Activity:
Output every line of text in the data below as a JSON list of strings, one string per line, skipping blank lines. Leave the pictures out of the list.

[Data items]
* * * *

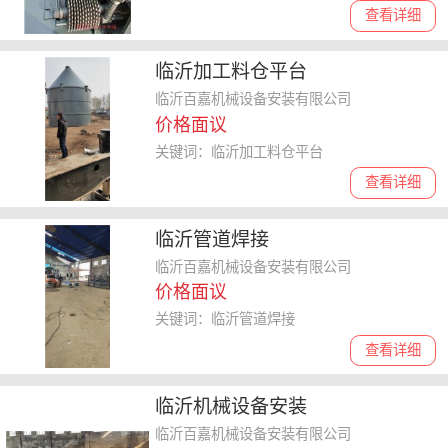
查看详细
临沂加工料仓平台
临沂百嘉机械设备安装有限公司
价格面议
关键词：临沂加工料仓平台
查看详细
临沂管道焊接
临沂百嘉机械设备安装有限公司
价格面议
关键词：临沂管道焊接
查看详细
临沂机械设备安装
临沂百嘉机械设备安装有限公司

* * * *

Response:
[
  "查看详细",
  "临沂加工料仓平台",
  "临沂百嘉机械设备安装有限公司",
  "价格面议",
  "关键词：临沂加工料仓平台",
  "查看详细",
  "临沂管道焊接",
  "临沂百嘉机械设备安装有限公司",
  "价格面议",
  "关键词：临沂管道焊接",
  "查看详细",
  "临沂机械设备安装",
  "临沂百嘉机械设备安装有限公司"
]